Medium Plasticity Clay:
Medium plasticity clays are typically found in the South East, the Midlands, and towards the North East of England beyond the Humber Estuary. It can also be found in certain isolated areas in North West England close to the coastline.
Low Plasticity Clay:
The rest of England and Wales generally has low plasticity clays, however, they still carry some level of risk, particularly where trees are present.
Minimum Depths for Clay Foundations:
Seasonal changes in the environment will have an impact on clay soils, causing them to shrink during the summer and swell during the winter. As a result, there are minimum foundation depths required for each type of clay soil in order to ensure that there is room for this expected movement, which will not cause damage to the building. Strip and trench fill foundations in clay soil must be dug at least 750mm in low plasticity clays, 900mm for medium plasticity clays, and at least 1000mm for the highest plasticity clay soil.
How Trees Impact the Clay Foundation:
The minimum depths for clay foundation digging are not usually enough when there are trees present in the area. During warm weather, trees derive moisture from the clay, which causes the soil to shrink and leads to settlement and cracking issues in properties that have a narrow foundation. In normal weather conditions, the clay will adapt to the way that the trees nearby are using water and will maintain a steady amount as the trees draw out the amount of moisture that they need.
Cutting down the trees is unhelpful since removing a mature tree leaves the clay unable to contain the excess water, causing it to swell.
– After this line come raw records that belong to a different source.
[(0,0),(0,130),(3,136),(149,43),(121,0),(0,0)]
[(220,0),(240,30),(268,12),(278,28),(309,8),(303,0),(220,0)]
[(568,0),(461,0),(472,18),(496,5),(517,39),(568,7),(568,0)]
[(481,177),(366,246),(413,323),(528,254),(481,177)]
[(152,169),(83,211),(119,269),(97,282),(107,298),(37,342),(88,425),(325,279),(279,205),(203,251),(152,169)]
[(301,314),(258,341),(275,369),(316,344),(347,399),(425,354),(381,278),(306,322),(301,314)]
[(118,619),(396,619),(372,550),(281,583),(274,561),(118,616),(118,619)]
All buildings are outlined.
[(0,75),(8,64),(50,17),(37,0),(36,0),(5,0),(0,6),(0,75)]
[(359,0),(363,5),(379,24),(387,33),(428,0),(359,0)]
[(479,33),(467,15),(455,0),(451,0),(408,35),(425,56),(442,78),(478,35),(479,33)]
In some cases, this could be with enough force to lift concrete ground floors and significantly move foundations, which can cause serious structural damage to the property. As a result, the only solution is to dig a deeper foundation to below the area that is affected by trees.
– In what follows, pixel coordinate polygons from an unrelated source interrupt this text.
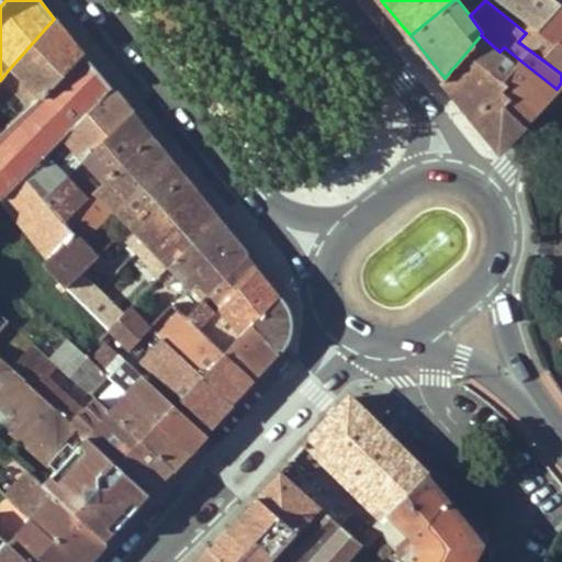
[(561,48),(496,0),(484,0),(485,0),(526,33),(518,42),(561,74),(561,48)]
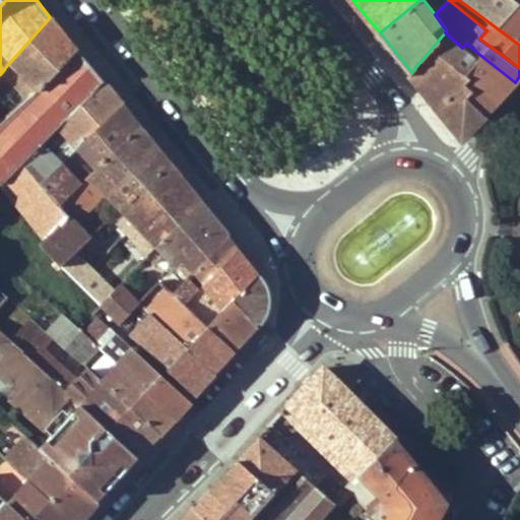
[(459,0),(519,45),(519,3),(515,0),(459,0)]
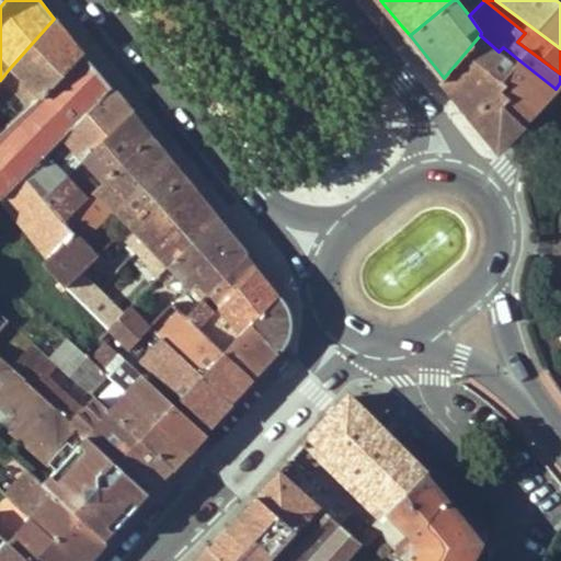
[(70,38),(54,19),(9,69),(39,100),(84,56),(70,38)]
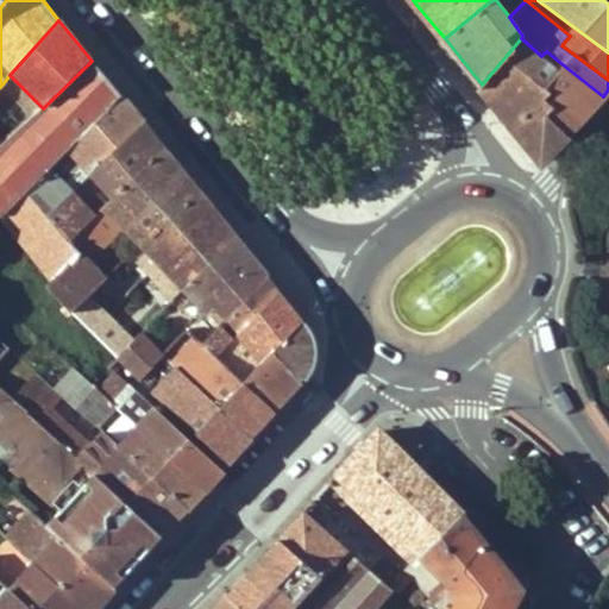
[(541,56),(521,38),(482,85),(496,101),(541,156),(545,157),(566,135),(547,114),(553,106),(545,96),(551,92),(545,87),(551,80),(559,70),(541,56)]
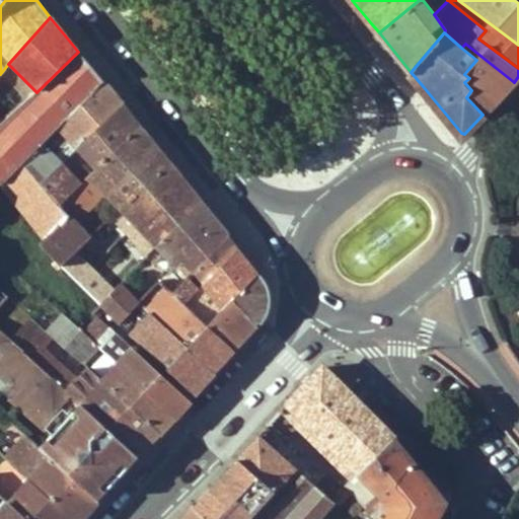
[(461,48),(476,60),(480,56),(465,44),(461,48)]
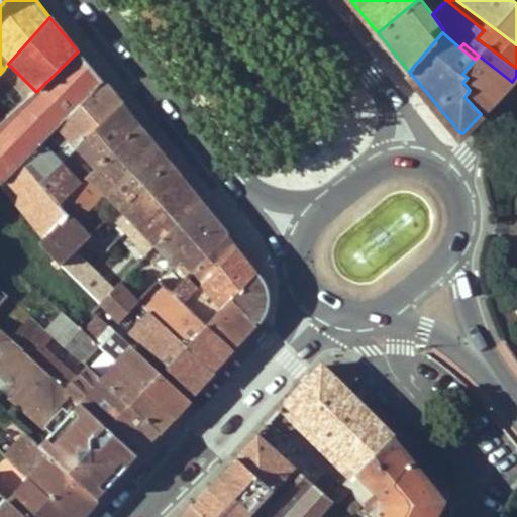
[(0,181),(2,183),(24,160),(101,81),(89,66),(78,52),(36,92),(27,100),(1,127),(0,127),(0,181)]
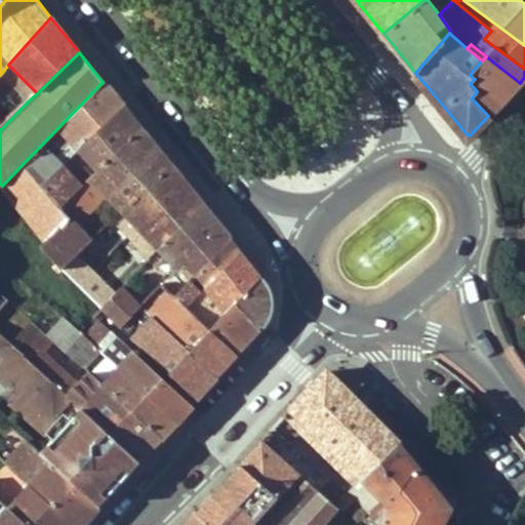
[(503,101),(520,83),(486,56),(482,61),(475,69),(503,101)]
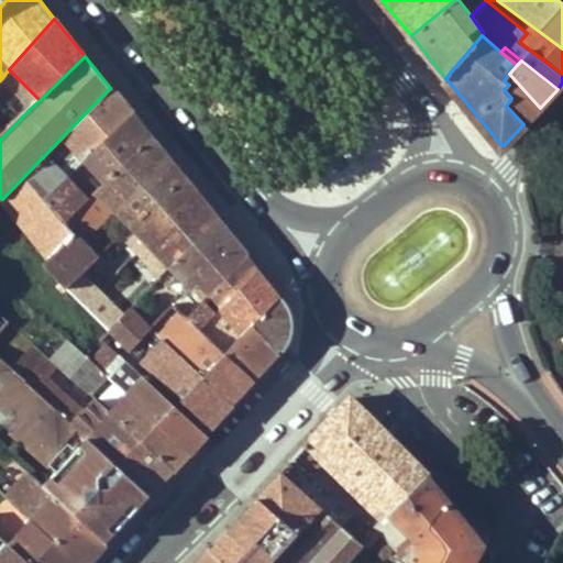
[(9,69),(0,80),(30,109),(40,100),(9,69)]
Can Bamboo Damage House Foundations?
Homeowners are receiving warnings about planting certain types of bamboo in their garden. Even if a foundation is dug to below the area affected by trees, certain types of bamboo can spread rapidly and become a threat to the foundation of your home. Bamboo that is linked to the notorious Japanese knotweed can be so destructive that some mortgage lenders are refusing to lend against homes where the plant is present unless there is a plan in place to remove it. The plant has a very invasive nature, shooting up quickly and encroaching on the garden towards the house, which can cause damage to patios and foundations.
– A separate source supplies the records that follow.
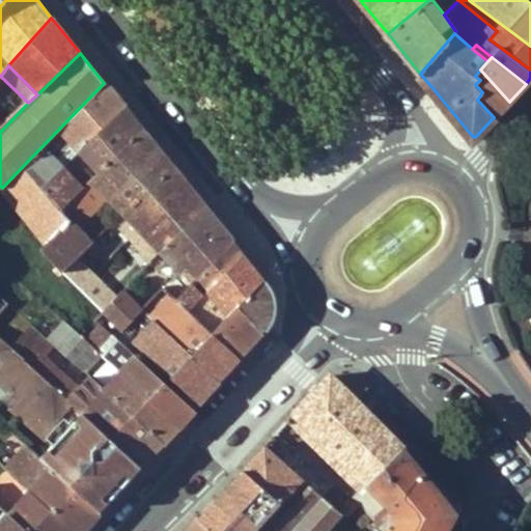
[(509,102),(480,70),(475,76),(480,80),(475,84),(482,92),(477,100),(494,117),(509,102)]
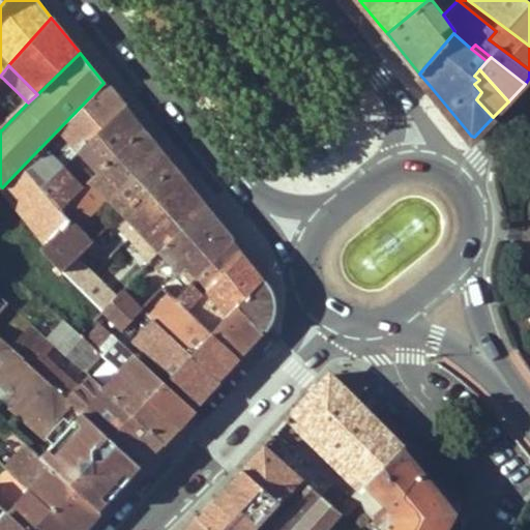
[(114,94),(104,83),(25,164),(43,186),(63,167),(80,150),(124,108),(114,94)]
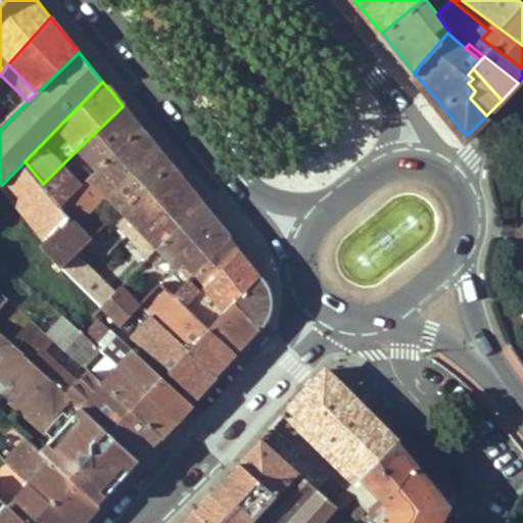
[(79,148),(98,169),(140,128),(126,110),(123,106),(79,148)]
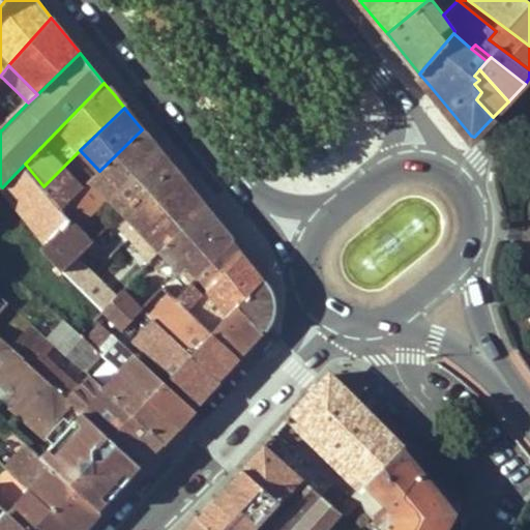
[(77,225),(108,196),(123,211),(171,166),(156,148),(142,129),(99,171),(93,177),(62,208),(69,218),(47,243),(40,249),(62,271),(76,258),(92,241),(77,225)]
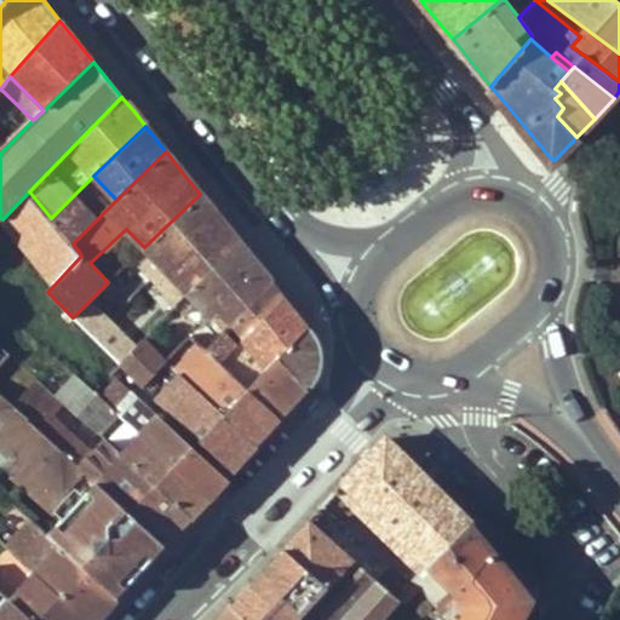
[(73,244),(51,218),(29,191),(3,219),(55,285),(81,256),(73,244)]
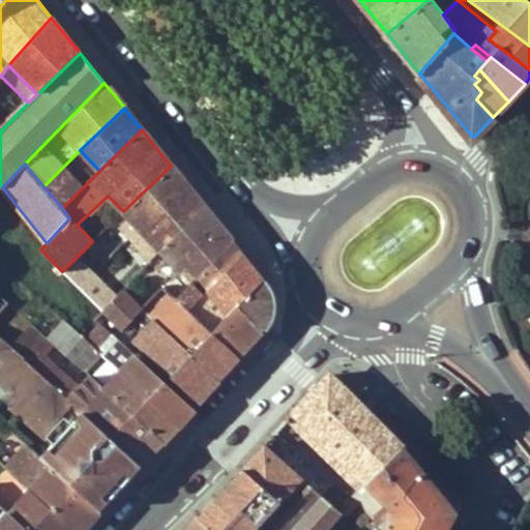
[(126,214),(160,249),(203,205),(186,185),(171,166),(123,211),(118,217),(119,219),(126,214)]
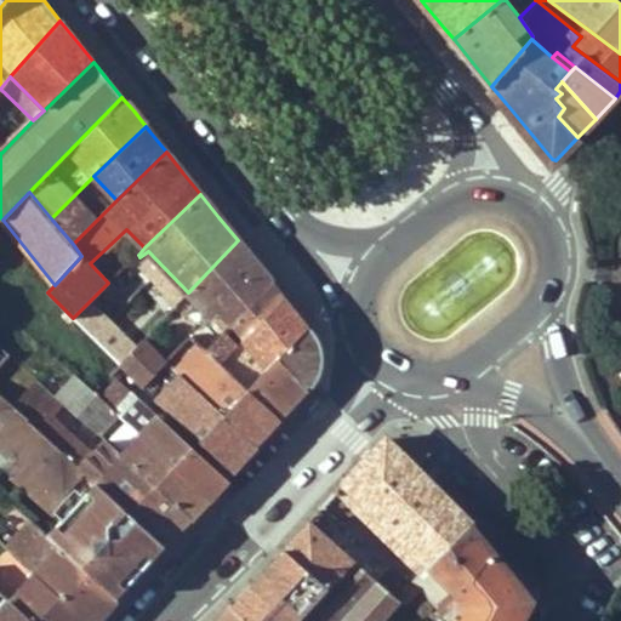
[(51,218),(73,244),(109,208),(101,197),(86,210),(74,195),(51,218)]
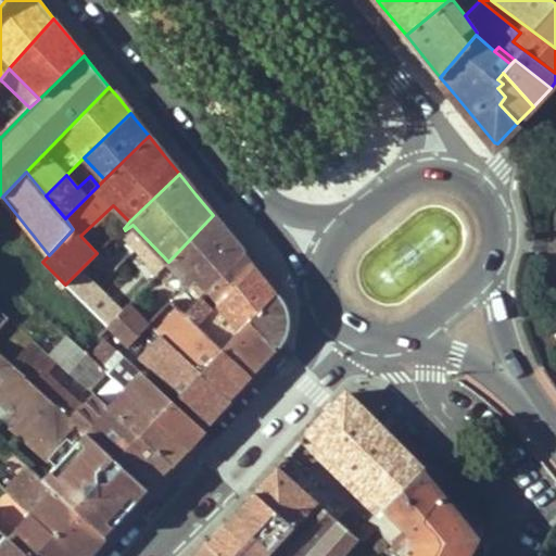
[(234,241),(213,215),(168,262),(202,295),(206,291),(243,253),(234,241)]
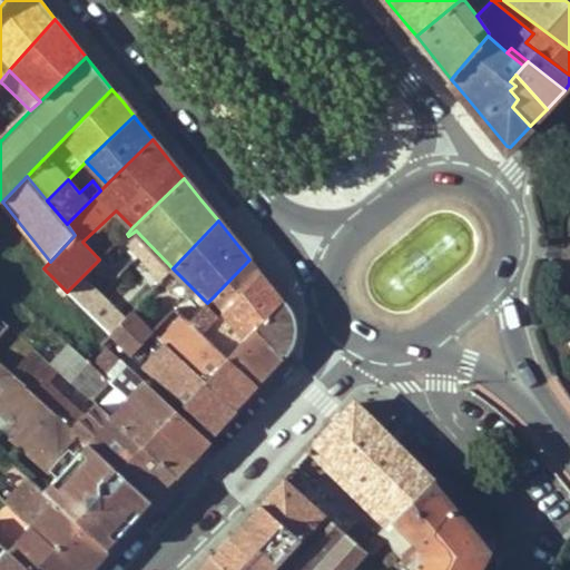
[(219,307),(214,313),(210,316),(216,321),(261,273),(255,266),(249,259),(212,298),(219,307)]
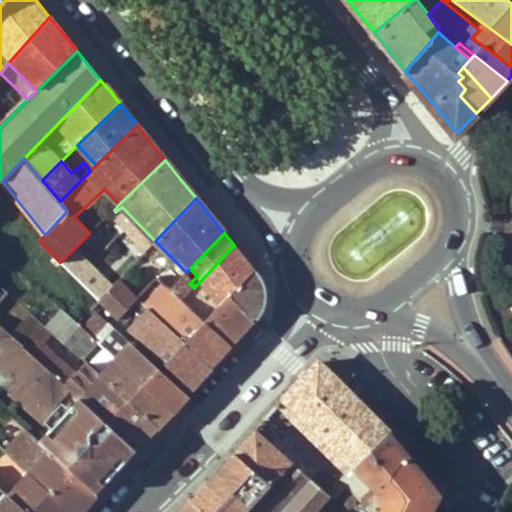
[(184,299),(205,320),(230,295),(254,270),(239,252),(234,245),(194,288),(184,299)]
What is the Typical Victorian House Foundation Structure?
If you live in a Victorian home and are planning to extend it with building, it’s worth understanding the foundations used for properties in the Victorian era. During this period, the use of foundations for property stability was not fully underwood. As a result, the vast majority of homes were built on a foundation that was simply laid in a shallow soil trench.
Stepped foundations were the most commonly used method for Victorian homes. Solid brick walls, and later on early cavity walls were built on top of this. Foundations, as they are understood today, were not present during the Victorian era, which is why older houses tend to move more throughout the year and homeowners in these Victorian properties will often deal with issues such as mortar bed widening or slight cracking.
Despite foundations that have their faults, Victorian houses are still standing after being built between 1837-1901 and many still have their original features, making them a popular choice for home buyers. A Victorian property that has been well-maintained will be worth the money, however, it is a wise idea to have a full structural survey carried out before buying or extending a Victorian home to discover any foundation issues that have the potential to cause damage.
The foundation is the most important part of the building process. Whether you’re looking into building your own new build property or renovating an existing one, understanding the best foundation type and depth is crucial for preventing future damage.